Put every line of the listing below into a Markdown table with two columns, Row and Listing line. Skip blank lines.
==== Excerpted records
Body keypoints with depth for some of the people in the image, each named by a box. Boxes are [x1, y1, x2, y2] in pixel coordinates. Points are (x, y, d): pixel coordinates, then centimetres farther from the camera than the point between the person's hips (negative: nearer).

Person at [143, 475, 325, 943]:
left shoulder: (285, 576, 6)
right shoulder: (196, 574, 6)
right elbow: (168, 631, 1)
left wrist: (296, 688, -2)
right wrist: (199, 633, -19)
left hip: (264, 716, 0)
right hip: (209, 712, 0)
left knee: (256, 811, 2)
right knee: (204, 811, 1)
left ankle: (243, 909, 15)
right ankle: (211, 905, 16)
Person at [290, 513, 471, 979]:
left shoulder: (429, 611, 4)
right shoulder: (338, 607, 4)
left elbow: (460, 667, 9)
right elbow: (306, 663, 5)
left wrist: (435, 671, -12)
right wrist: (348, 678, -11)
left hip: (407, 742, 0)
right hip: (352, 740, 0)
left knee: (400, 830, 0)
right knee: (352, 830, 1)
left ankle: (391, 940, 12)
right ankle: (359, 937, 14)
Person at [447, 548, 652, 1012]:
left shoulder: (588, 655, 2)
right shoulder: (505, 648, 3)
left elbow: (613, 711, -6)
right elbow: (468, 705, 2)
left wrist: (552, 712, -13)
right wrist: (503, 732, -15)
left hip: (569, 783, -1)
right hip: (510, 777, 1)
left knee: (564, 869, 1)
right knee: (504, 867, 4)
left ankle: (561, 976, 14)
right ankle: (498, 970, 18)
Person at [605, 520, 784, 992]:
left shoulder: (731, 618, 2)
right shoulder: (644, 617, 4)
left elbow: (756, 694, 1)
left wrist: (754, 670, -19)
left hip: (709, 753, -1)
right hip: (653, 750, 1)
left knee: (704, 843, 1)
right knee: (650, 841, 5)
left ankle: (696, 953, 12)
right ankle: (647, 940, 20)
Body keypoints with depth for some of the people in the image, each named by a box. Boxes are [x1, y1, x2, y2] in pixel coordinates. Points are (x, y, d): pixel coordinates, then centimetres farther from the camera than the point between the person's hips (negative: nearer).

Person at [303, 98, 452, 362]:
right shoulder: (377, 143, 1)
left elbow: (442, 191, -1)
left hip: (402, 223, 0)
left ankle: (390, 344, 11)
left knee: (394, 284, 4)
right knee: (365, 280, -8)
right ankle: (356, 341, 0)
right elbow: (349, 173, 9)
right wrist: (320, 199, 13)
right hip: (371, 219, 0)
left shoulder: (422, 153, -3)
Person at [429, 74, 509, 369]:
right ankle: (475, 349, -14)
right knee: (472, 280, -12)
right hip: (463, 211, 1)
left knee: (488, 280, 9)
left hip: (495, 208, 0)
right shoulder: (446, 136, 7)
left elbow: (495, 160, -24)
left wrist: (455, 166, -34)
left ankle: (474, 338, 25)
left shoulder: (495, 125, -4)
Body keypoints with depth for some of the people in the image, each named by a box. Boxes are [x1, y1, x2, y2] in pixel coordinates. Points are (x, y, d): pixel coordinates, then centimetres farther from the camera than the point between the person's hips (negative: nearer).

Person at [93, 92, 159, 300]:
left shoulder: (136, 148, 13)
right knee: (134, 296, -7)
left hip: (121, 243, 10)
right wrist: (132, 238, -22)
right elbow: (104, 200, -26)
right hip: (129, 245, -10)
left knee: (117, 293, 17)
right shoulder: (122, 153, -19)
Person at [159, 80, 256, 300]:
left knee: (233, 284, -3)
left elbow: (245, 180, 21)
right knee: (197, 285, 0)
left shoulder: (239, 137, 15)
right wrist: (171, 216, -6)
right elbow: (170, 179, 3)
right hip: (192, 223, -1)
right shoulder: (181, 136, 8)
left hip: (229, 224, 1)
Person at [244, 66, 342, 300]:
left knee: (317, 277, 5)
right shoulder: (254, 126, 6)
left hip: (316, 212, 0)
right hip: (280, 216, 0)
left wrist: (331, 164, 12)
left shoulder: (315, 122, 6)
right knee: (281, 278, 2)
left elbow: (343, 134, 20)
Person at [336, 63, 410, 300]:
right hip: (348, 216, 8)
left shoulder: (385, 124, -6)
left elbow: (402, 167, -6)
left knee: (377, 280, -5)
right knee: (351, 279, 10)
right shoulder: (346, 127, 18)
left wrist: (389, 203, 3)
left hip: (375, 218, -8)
========
- _Response area_
| Row | Listing line |
|---|---|
| 1 | Body keypoints with depth for some of the people in the image, each named by a box. Boxes are [x1, y1, x2, y2] in pixel coordinates. Points are (x, y, d): pixel coordinates, then centimetres farther from the camera than the point between the person's hips (negative: nearer). |
| 2 | Person at [143, 475, 325, 943]: |
| 3 | left shoulder: (285, 576, 6) |
| 4 | right shoulder: (196, 574, 6) |
| 5 | right elbow: (168, 631, 1) |
| 6 | left wrist: (296, 688, -2) |
| 7 | right wrist: (199, 633, -19) |
| 8 | left hip: (264, 716, 0) |
| 9 | right hip: (209, 712, 0) |
| 10 | left knee: (256, 811, 2) |
| 11 | right knee: (204, 811, 1) |
| 12 | left ankle: (243, 909, 15) |
| 13 | right ankle: (211, 905, 16) |
| 14 | Person at [290, 513, 471, 979]: |
| 15 | left shoulder: (429, 611, 4) |
| 16 | right shoulder: (338, 607, 4) |
| 17 | left elbow: (460, 667, 9) |
| 18 | right elbow: (306, 663, 5) |
| 19 | left wrist: (435, 671, -12) |
| 20 | right wrist: (348, 678, -11) |
| 21 | left hip: (407, 742, 0) |
| 22 | right hip: (352, 740, 0) |
| 23 | left knee: (400, 830, 0) |
| 24 | right knee: (352, 830, 1) |
| 25 | left ankle: (391, 940, 12) |
| 26 | right ankle: (359, 937, 14) |
| 27 | Person at [447, 548, 652, 1012]: |
| 28 | left shoulder: (588, 655, 2) |
| 29 | right shoulder: (505, 648, 3) |
| 30 | left elbow: (613, 711, -6) |
| 31 | right elbow: (468, 705, 2) |
| 32 | left wrist: (552, 712, -13) |
| 33 | right wrist: (503, 732, -15) |
| 34 | left hip: (569, 783, -1) |
| 35 | right hip: (510, 777, 1) |
| 36 | left knee: (564, 869, 1) |
| 37 | right knee: (504, 867, 4) |
| 38 | left ankle: (561, 976, 14) |
| 39 | right ankle: (498, 970, 18) |
| 40 | Person at [605, 520, 784, 992]: |
| 41 | left shoulder: (731, 618, 2) |
| 42 | right shoulder: (644, 617, 4) |
| 43 | left elbow: (756, 694, 1) |
| 44 | left wrist: (754, 670, -19) |
| 45 | left hip: (709, 753, -1) |
| 46 | right hip: (653, 750, 1) |
| 47 | left knee: (704, 843, 1) |
| 48 | right knee: (650, 841, 5) |
| 49 | left ankle: (696, 953, 12) |
| 50 | right ankle: (647, 940, 20) |
| 51 | Body keypoints with depth for some of the people in the image, each named by a box. Boxes are [x1, y1, x2, y2] in pixel coordinates. Points are (x, y, d): pixel coordinates, then centimetres farther from the camera than the point between the person's hips (negative: nearer). |
| 52 | Person at [303, 98, 452, 362]: |
| 53 | right shoulder: (377, 143, 1) |
| 54 | left elbow: (442, 191, -1) |
| 55 | left hip: (402, 223, 0) |
| 56 | left ankle: (390, 344, 11) |
| 57 | left knee: (394, 284, 4) |
| 58 | right knee: (365, 280, -8) |
| 59 | right ankle: (356, 341, 0) |
| 60 | right elbow: (349, 173, 9) |
| 61 | right wrist: (320, 199, 13) |
| 62 | right hip: (371, 219, 0) |
| 63 | left shoulder: (422, 153, -3) |
| 64 | Person at [429, 74, 509, 369]: |
| 65 | right ankle: (475, 349, -14) |
| 66 | right knee: (472, 280, -12) |
| 67 | right hip: (463, 211, 1) |
| 68 | left knee: (488, 280, 9) |
| 69 | left hip: (495, 208, 0) |
| 70 | right shoulder: (446, 136, 7) |
| 71 | left elbow: (495, 160, -24) |
| 72 | left wrist: (455, 166, -34) |
| 73 | left ankle: (474, 338, 25) |
| 74 | left shoulder: (495, 125, -4) |
| 75 | Body keypoints with depth for some of the people in the image, each named by a box. Boxes are [x1, y1, x2, y2] in pixel coordinates. Points are (x, y, d): pixel coordinates, then centimetres farther from the camera than the point between the person's hips (negative: nearer). |
| 76 | Person at [93, 92, 159, 300]: |
| 77 | left shoulder: (136, 148, 13) |
| 78 | right knee: (134, 296, -7) |
| 79 | left hip: (121, 243, 10) |
| 80 | right wrist: (132, 238, -22) |
| 81 | right elbow: (104, 200, -26) |
| 82 | right hip: (129, 245, -10) |
| 83 | left knee: (117, 293, 17) |
| 84 | right shoulder: (122, 153, -19) |
| 85 | Person at [159, 80, 256, 300]: |
| 86 | left knee: (233, 284, -3) |
| 87 | left elbow: (245, 180, 21) |
| 88 | right knee: (197, 285, 0) |
| 89 | left shoulder: (239, 137, 15) |
| 90 | right wrist: (171, 216, -6) |
| 91 | right elbow: (170, 179, 3) |
| 92 | right hip: (192, 223, -1) |
| 93 | right shoulder: (181, 136, 8) |
| 94 | left hip: (229, 224, 1) |
| 95 | Person at [244, 66, 342, 300]: |
| 96 | left knee: (317, 277, 5) |
| 97 | right shoulder: (254, 126, 6) |
| 98 | left hip: (316, 212, 0) |
| 99 | right hip: (280, 216, 0) |
| 100 | left wrist: (331, 164, 12) |
| 101 | left shoulder: (315, 122, 6) |
| 102 | right knee: (281, 278, 2) |
| 103 | left elbow: (343, 134, 20) |
| 104 | Person at [336, 63, 410, 300]: |
| 105 | right hip: (348, 216, 8) |
| 106 | left shoulder: (385, 124, -6) |
| 107 | left elbow: (402, 167, -6) |
| 108 | left knee: (377, 280, -5) |
| 109 | right knee: (351, 279, 10) |
| 110 | right shoulder: (346, 127, 18) |
| 111 | left wrist: (389, 203, 3) |
| 112 | left hip: (375, 218, -8) |